Poulgrain claims it was actually Singapore's then Chief Minister, Lim Yew Hock, who had deliberately "provoked" the bus and other industrial workers and Chinese middle students to riot in 1956 in order to have Lim Chin Siong arrested.
Lim Yew Hock's own admission to responsibility for the riot appears in an official report to the British Government which Poulgrain found in the Colonial Office records in London which are now open to researchers.
"Lee Kuan Yew was secretly a party with Lim Yew Hock," adds Poulgrain, "in urging the Colonial Secretary to impose the subversives ban in making it illegal for former political detainees to stand for election."
In 1959, while Lim was in prison, the PAP won the general elections under which Lee became Prime Minister, and Singapore was granted self-government by the British in all matters except for internal security, defence and external affairs.

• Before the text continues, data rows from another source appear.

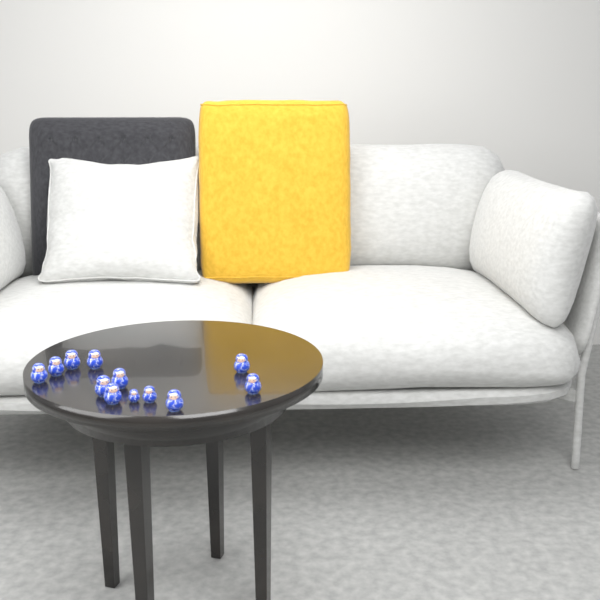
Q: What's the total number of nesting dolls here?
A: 12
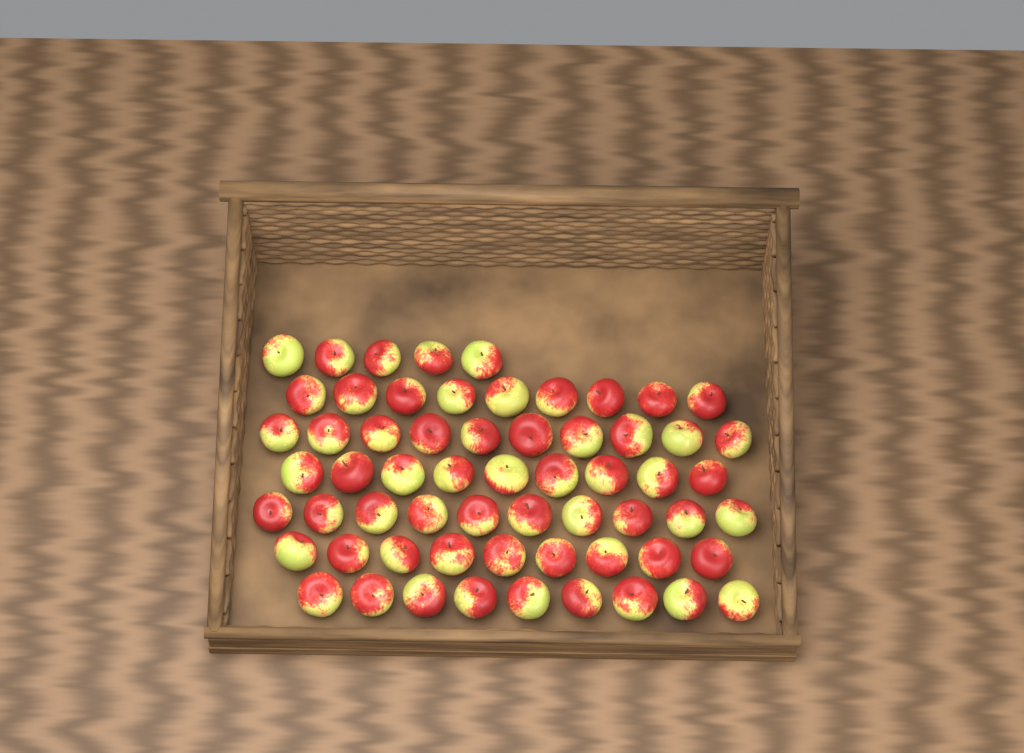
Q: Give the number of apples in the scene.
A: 61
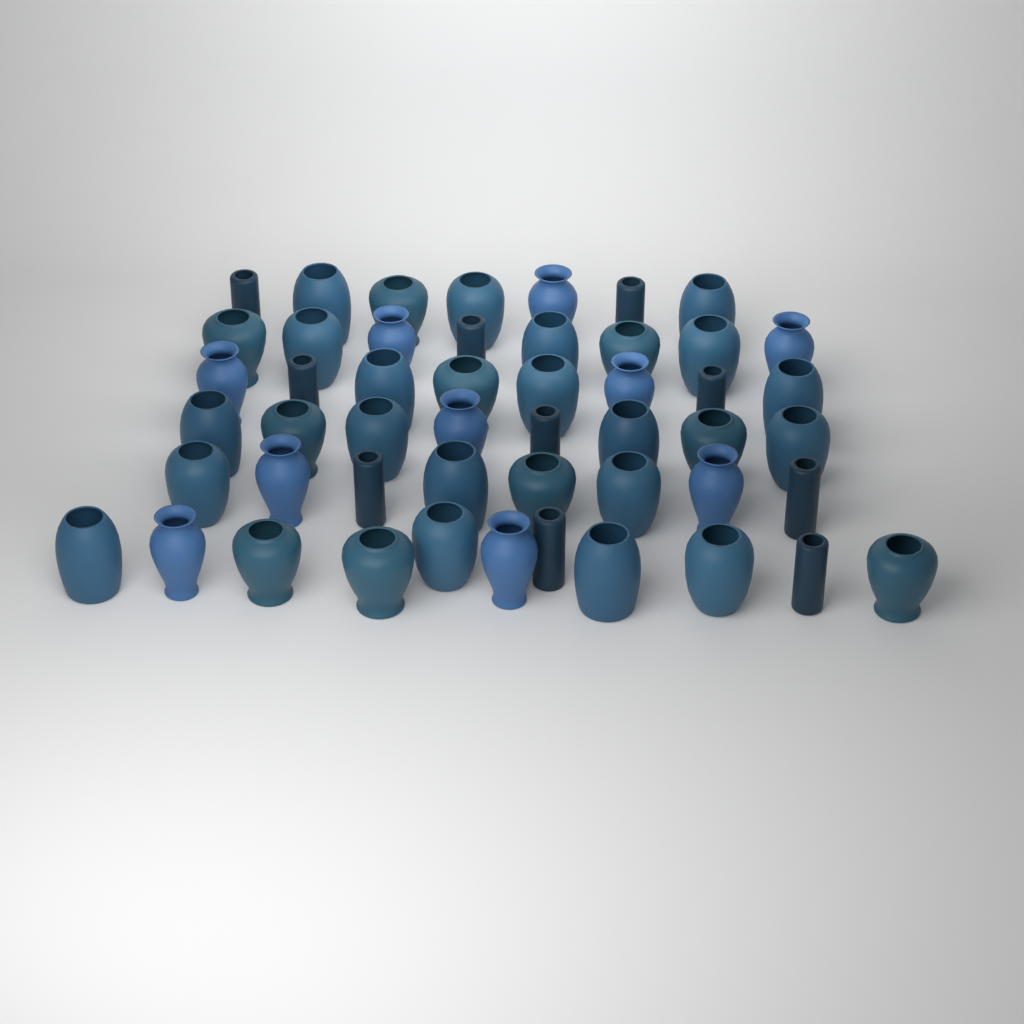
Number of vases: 50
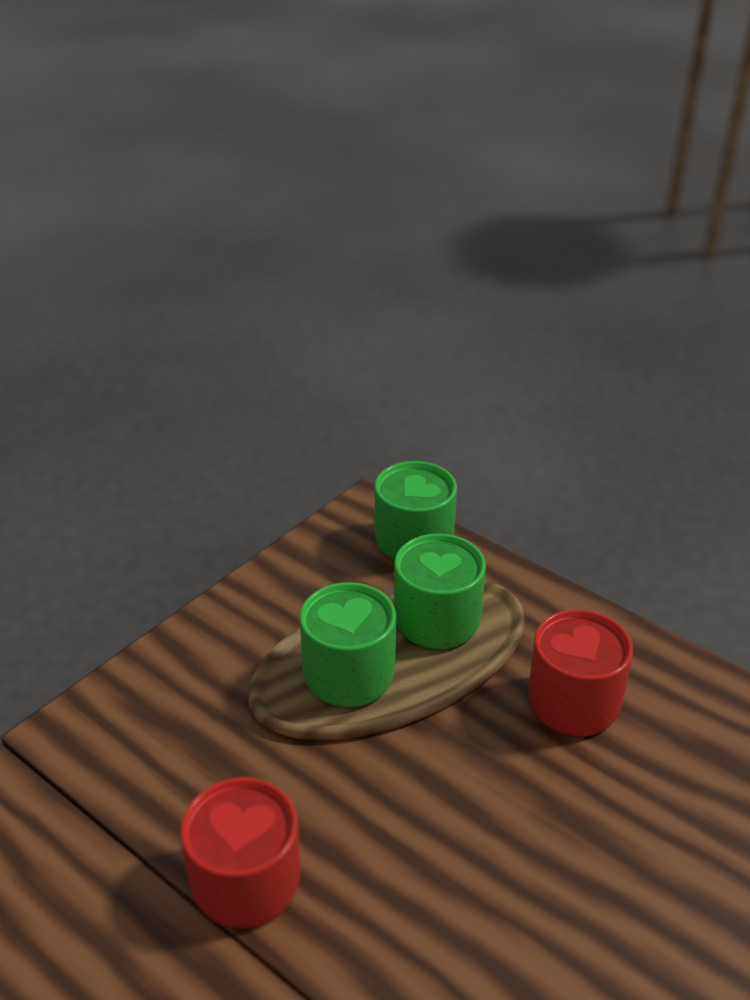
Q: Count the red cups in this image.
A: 2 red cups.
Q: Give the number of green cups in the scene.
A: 3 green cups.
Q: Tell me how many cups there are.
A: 5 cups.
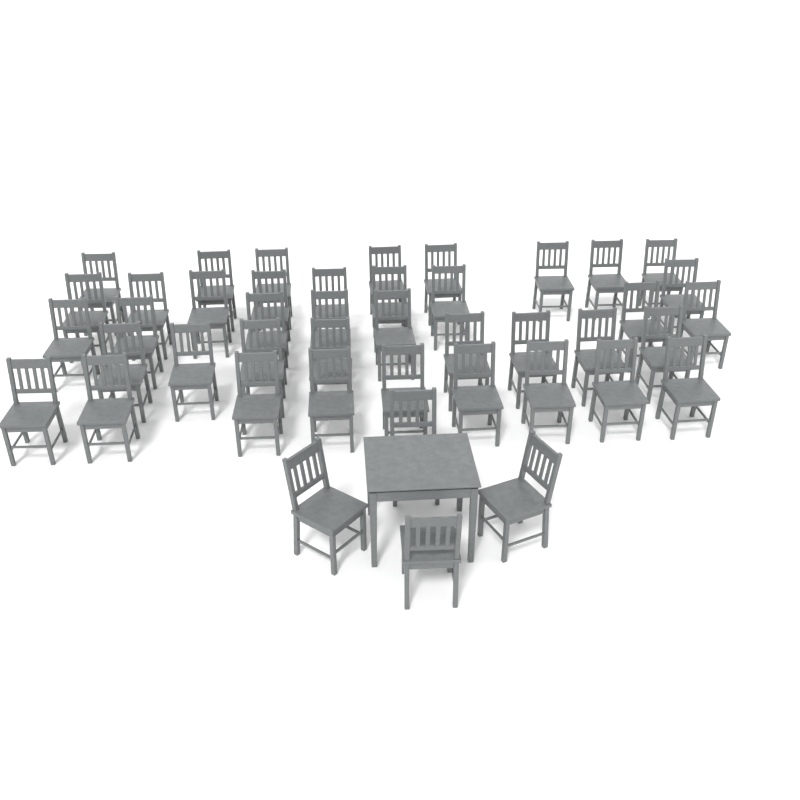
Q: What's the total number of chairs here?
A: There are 44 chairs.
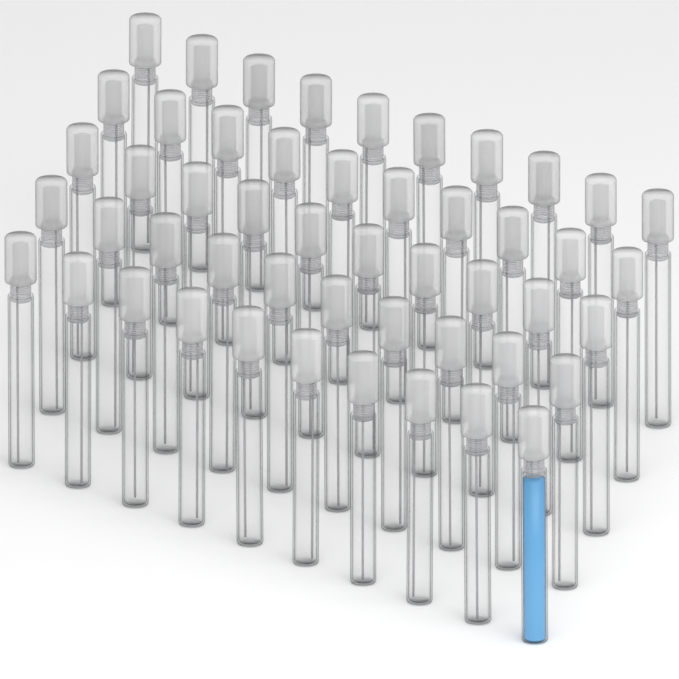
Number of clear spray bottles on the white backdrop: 49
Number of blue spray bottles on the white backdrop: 1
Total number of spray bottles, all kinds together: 50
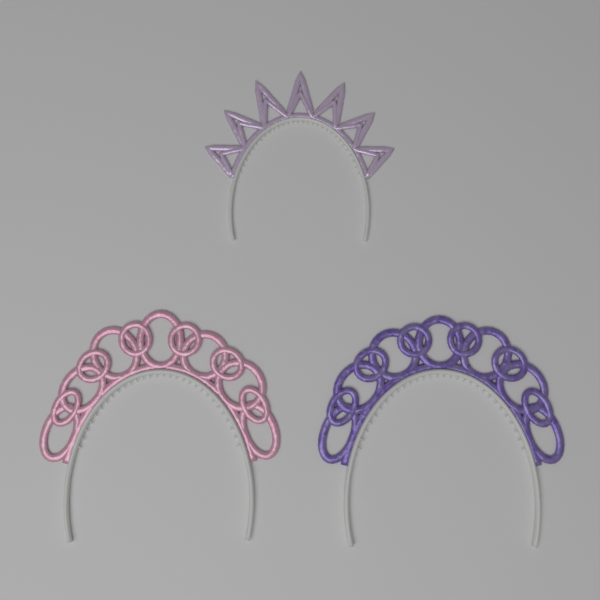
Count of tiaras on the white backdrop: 3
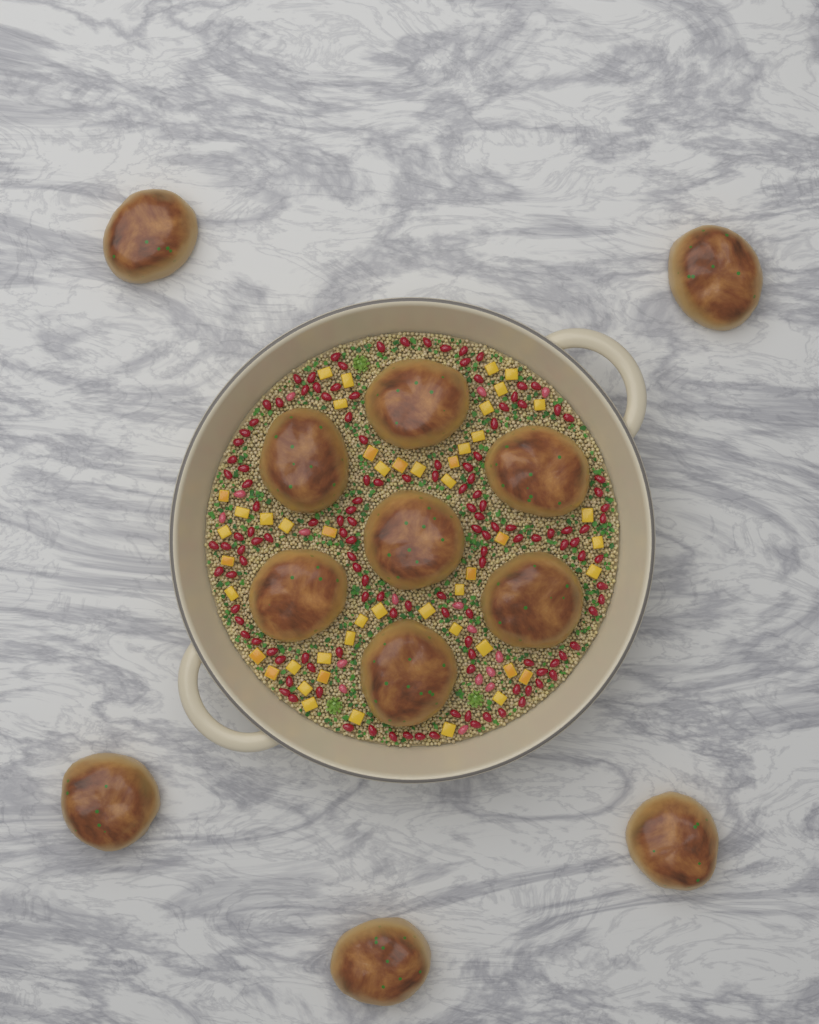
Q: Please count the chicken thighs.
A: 12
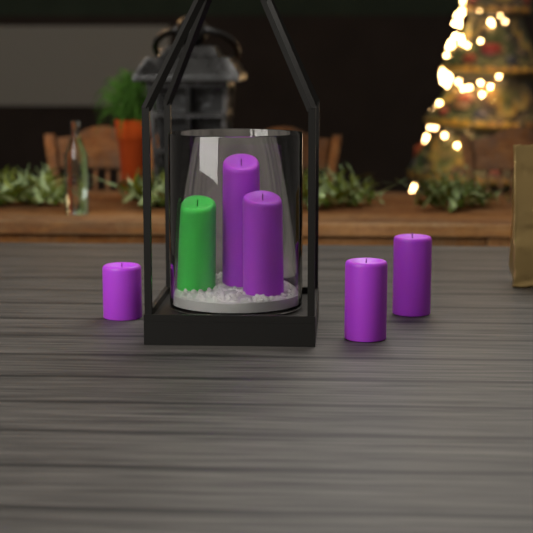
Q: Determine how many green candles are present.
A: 1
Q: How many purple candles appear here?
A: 5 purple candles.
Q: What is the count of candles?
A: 6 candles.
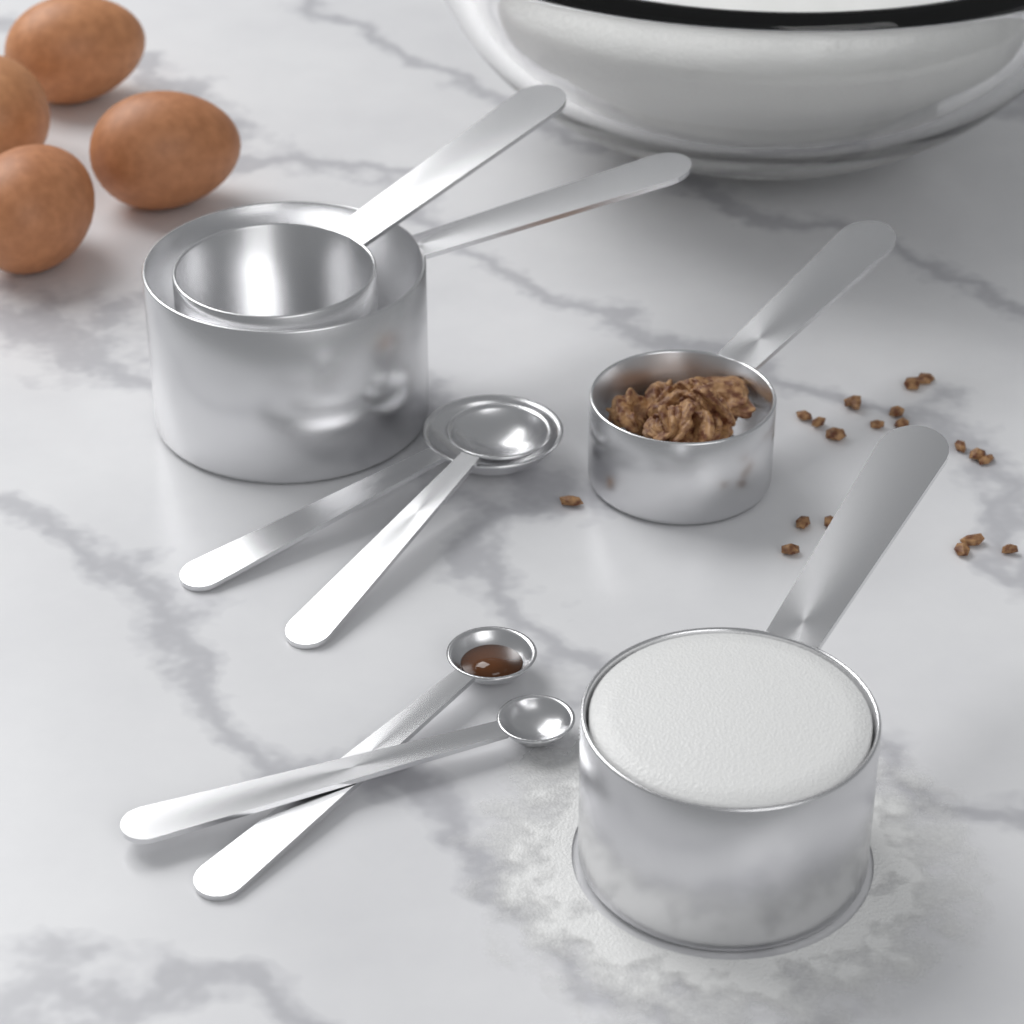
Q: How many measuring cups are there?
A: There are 4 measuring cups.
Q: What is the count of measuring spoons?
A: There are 4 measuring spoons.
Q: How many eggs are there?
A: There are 4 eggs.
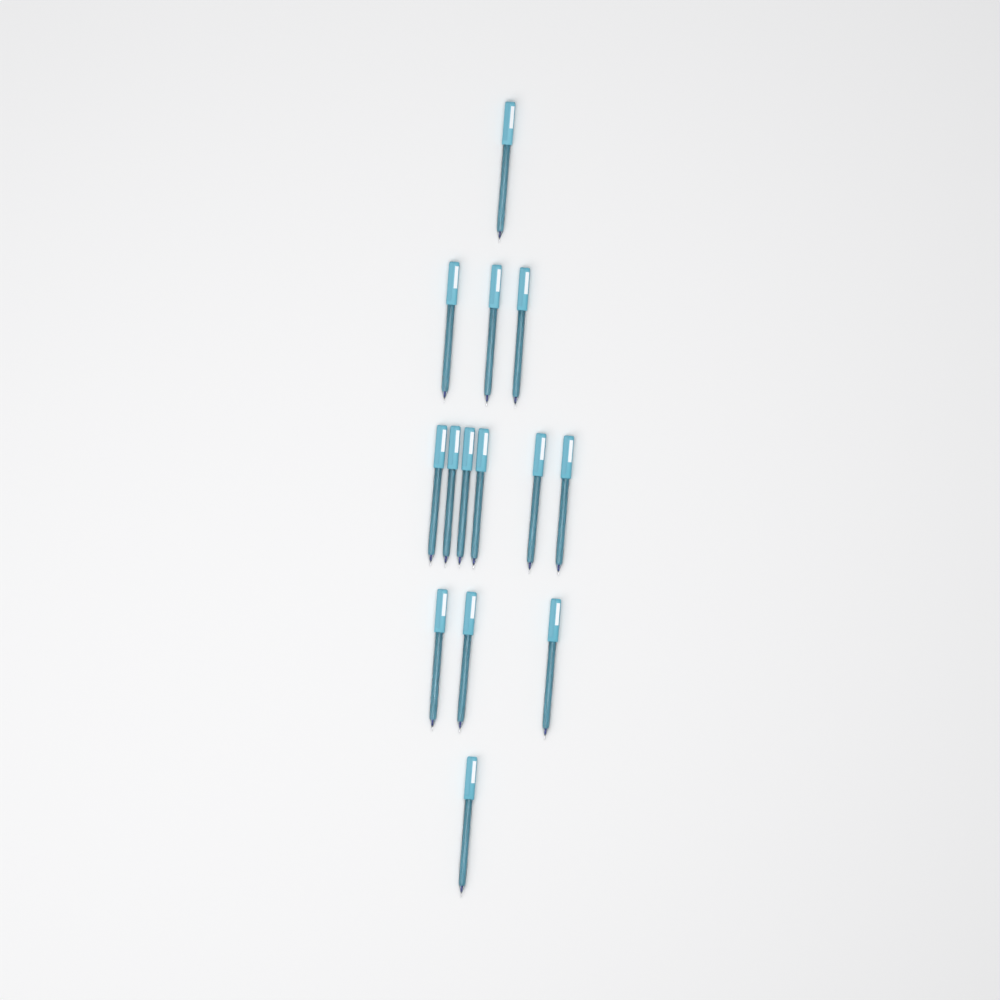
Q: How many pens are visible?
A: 14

Although Lim and other leftist political detainees were released from prison, their co-operation and alliance with Lee ended in 1961 due to disagreements over policies and strategies.
Until then the media presented the PAP as a leftwing party, indicating the pervasive and dominant influence of Lim's faction within and outside the party. Their rivalry was intense and ideological. Lee finally resorted to arrests to remove Lim and his faction.
When Lim and other political detainees such as Fong Swee Suan and S. Woodhull were released, they were appointed Political Secretaries. But the honeymoon was soon over.
The PAP split in 1961 saw Lim taking away with him almost the entire PAP branches and personnel to form and lead a new party, the Barisan Socialis (Socialist Front).